Content warning: spoilers for the song of achilles, as well as discussion of suicide and death.
Halfway through chapter fifteen of The Song of Achilles (2011) by Madeline Miller, I was forced by my own heart and hand to put the book down for a break. It hurt far too much. A reminder of the death I ran from, only to end up back in its arms.
I haven’t picked up the book since, and in this way, I live with the reality of love still alive; still blossoming before each other in the way it once was for me. I retreat to the stolen quotes I’ve highlighted-the passages that remind me of him. I’m not sure when I’ll dare to touch this book again, or dive back into the slow drawl of written death. I don’t want to see their future or the possibility of grace after the fall. There isn’t any grace here. In watching them come together, I don’t think I can watch them part.
Our goddess of the moon is gifted with magic, with power over the dead. She could banish the dreams, if she wished (p. 25).
Nights are some of the hardest times, I have always felt that way. Lately, I’ve found myself waking early in the morning with a racing heart and sweat-covered sheets. In an instant panic, I wish the moon would show mercy on me.
As if he heard me, he smiled, and his face was like the sun (p. 47).
Initially, I engaged in this text to seek a semblance of similarity between my grief and Patroclus’; to find an understanding of grief that I could grasp when I couldn’t understand my own.

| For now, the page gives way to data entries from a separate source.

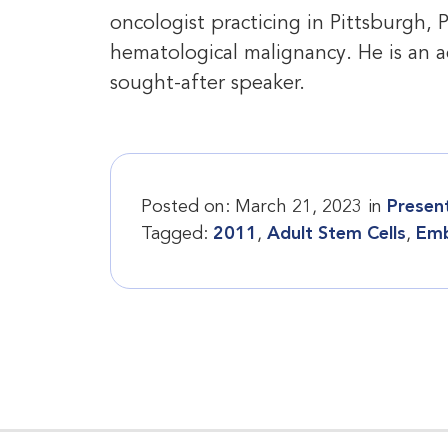
oncologist practicing in Pittsburgh, 
hematological malignancy. He is an a
sought-after speaker.
Posted on:
March 21, 2023
in
Presen
Tagged:
2011
,
Adult Stem Cells
,
Emb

I had long forgotten how visceral words can be, in the midst of finding my grief advice in wiki how articles and subreddits. In Patroclus’ fall into Achilles’ circle, the book began to rock my sense of stability. How could I find my story in pages written a decade before?

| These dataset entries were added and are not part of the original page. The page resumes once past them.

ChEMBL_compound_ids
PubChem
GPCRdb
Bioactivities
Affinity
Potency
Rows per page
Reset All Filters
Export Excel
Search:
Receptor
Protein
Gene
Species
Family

And perhaps it is the greater grief, after all, to be left on earth when another is gone (p. 84).
I struggle greatly with the concept of grief. I detest the notion that we grieve those who are alive when there are many long gone to be mourned first. It is the greater grief, after all, to be here while he is gone.
I will never leave him. It will be this, always, for as long as he will let me (p. 102).
Patroclus hung onto the hope of a forbidden future for as long as he could. Devoting myself to someone dead doesn’t feel nearly as absurd as I thought once I found myself in it.
I would know him in death, at the end of the world (p. 134).
I think this line spoke to me so much because I came to it after his passing. His favourite movie focused on the heroic death of a kingdom’s saviour, and the love that never needed to be said between him and his. These words rang in my ears long after I read them. His death was such a shock to my core that his face is painted in the forefront of my mind. Surrounded by the mess, I knew him at the end of his world. I knew him then, and I’ll know him forever.
When I reached the following pages in chapter fifteen of The Song of Achilles, my heart dropped into my chest. Patroclus stood in the face of imminent death, reflecting each fear I held within my own heart off of him and back towards me. When he pulled Achilles close, I longed to no longer feel the cold bruises left in his absence. As the words sunk in, so did my stomach, and then the tears began to fall. They were not slow, more like the release of a dam that had been held in for far too long.
Grief swelled inside, choking me. His death (p. 167).
The next few pages tore through me. The swelling of the heart, the blistering of the eyes, I know it all too well. Grief has choked me since the day I first lost my father. It swells and swells, pushing through my veins and coming up my throat until it’s everywhere. I’ve never known grief any differently. It has always choked me.
When he died, all things swift and beautiful and bright would be buried with him (p. 167).
And they did. I swear, for a month after he passed, the sun didn’t come up. There was a constant rainfall, mourning loudly for him. Whenever someone cried for him, the rest of the world did too.
He was spring, golden and bright. Envious Death would drink his blood and grow young again (p. 168).
I hate death. It is envious and gripping and hard and darker than anything I’ve ever seen before. Death has never been described so accurately, but as an entity that rips energy from the living to keep its own breath.
I would follow, even into death (p. 168).
I had to stop here. This is where our stories part, where I wasn’t there for the blood and the fire. I didn’t see the long nights, as I barely even recognized the turmoil. I thought long and hard about following him into death-I still do. Akin to Patroclus, I knew he had made a mistake. I cannot follow him somewhere he should have never gone.
I cannot say when I’ll pick up The Song of Achilles again. Perhaps I need to heal much more before I consume the death of a love story, especially one as poignant as this. I can say that before this book I never believed feelings and emotions were universal. I held the belief that everyone’s experiences with grief are so different, and while that is in part true, death might just be death at the end of the day. Maybe it creates the same hole in all of us, and if one can mend that hole, I can maybe begin trying to mend mine too.
You must not go (p. 167).
I never wanted you to go. No one did. In the end, though, that doesn’t matter, does it?